/---
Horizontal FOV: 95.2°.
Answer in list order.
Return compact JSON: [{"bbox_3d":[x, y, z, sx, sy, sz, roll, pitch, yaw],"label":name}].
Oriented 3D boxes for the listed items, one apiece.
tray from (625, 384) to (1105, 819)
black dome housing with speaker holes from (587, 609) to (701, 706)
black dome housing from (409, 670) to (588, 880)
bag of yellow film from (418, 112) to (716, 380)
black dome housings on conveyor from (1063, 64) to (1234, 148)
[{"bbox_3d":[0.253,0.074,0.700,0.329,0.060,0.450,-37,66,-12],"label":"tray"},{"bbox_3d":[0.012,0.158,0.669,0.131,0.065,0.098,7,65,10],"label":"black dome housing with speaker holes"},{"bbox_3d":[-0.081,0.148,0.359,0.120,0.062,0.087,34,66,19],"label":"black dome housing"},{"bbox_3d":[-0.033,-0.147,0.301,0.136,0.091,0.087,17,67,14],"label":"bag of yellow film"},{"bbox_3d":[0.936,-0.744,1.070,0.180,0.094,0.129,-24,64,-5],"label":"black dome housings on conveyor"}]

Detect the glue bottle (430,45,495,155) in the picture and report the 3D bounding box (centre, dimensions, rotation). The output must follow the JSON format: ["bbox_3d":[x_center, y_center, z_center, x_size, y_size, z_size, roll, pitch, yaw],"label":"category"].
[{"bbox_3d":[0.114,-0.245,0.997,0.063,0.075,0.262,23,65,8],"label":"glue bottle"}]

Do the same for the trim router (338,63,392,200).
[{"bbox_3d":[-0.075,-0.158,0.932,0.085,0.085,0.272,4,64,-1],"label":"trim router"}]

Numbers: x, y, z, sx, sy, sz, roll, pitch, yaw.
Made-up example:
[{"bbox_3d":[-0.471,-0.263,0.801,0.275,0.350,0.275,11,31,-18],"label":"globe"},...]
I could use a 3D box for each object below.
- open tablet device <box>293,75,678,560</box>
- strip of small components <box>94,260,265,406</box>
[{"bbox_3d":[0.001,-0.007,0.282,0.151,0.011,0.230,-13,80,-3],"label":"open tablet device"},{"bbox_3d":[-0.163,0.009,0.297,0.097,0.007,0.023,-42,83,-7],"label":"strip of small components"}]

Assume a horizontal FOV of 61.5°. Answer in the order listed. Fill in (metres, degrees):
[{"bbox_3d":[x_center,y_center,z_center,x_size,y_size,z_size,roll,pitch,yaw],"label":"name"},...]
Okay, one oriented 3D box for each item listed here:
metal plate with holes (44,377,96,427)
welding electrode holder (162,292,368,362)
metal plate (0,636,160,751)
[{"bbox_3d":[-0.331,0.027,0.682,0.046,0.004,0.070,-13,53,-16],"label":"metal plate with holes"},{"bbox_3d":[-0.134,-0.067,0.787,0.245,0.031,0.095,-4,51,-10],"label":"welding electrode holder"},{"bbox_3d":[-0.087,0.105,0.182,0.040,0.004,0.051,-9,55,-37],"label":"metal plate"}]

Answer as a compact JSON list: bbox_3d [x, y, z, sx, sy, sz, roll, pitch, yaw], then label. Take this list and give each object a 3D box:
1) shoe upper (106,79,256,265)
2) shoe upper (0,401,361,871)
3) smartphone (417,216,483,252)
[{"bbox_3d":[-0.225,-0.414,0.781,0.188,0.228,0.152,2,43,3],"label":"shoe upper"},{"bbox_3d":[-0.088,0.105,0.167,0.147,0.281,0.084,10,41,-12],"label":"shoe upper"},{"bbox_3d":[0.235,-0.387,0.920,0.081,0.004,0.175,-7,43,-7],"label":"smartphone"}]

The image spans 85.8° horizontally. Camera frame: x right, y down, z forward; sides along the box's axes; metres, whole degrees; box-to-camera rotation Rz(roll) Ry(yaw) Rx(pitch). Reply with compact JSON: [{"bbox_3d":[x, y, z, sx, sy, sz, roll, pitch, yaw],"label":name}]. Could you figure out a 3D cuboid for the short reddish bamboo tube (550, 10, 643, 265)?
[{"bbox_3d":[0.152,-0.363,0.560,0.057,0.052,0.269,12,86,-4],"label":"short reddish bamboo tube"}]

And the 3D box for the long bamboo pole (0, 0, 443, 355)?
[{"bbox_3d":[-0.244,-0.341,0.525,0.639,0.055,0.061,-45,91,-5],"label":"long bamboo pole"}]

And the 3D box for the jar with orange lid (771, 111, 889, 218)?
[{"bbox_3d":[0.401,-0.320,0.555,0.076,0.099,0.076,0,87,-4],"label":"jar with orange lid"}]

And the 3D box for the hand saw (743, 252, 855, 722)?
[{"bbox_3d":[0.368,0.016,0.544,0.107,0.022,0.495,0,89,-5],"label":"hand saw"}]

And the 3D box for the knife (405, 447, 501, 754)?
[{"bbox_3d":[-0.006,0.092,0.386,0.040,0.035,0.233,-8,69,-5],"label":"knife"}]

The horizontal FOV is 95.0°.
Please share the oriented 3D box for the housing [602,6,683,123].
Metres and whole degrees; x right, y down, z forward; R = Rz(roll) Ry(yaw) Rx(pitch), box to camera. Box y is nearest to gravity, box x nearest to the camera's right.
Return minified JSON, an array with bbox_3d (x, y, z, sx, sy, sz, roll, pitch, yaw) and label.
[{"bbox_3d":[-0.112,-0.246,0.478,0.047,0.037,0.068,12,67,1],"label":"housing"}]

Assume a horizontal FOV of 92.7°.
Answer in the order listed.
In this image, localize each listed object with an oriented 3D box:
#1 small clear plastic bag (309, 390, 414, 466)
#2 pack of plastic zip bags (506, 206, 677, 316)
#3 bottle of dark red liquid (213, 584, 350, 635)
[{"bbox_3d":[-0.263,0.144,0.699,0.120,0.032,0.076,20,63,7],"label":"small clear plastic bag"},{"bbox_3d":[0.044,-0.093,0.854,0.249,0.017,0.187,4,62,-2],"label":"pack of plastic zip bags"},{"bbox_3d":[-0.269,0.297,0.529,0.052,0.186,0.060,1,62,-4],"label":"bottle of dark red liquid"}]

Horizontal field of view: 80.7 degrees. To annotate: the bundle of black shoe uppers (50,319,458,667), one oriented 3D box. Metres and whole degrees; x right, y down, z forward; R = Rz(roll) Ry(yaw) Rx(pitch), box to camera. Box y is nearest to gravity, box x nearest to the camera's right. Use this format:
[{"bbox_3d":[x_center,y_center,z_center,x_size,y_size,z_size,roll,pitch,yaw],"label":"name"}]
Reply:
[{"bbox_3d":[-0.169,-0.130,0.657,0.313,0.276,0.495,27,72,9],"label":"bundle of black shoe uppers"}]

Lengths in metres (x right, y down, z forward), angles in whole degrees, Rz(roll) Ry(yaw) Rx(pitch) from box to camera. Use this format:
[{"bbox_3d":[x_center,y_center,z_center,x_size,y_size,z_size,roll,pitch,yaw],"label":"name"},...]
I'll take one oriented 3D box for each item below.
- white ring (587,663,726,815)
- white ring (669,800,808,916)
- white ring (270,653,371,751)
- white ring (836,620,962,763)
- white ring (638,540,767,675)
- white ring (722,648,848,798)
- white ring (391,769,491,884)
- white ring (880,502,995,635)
\---
Task objective:
Copy out the line holding "- white ring (669,800,808,916)" along with all lines after it through the end of the entries, exactly and only these.

Completed task:
- white ring (669,800,808,916)
- white ring (270,653,371,751)
- white ring (836,620,962,763)
- white ring (638,540,767,675)
- white ring (722,648,848,798)
- white ring (391,769,491,884)
- white ring (880,502,995,635)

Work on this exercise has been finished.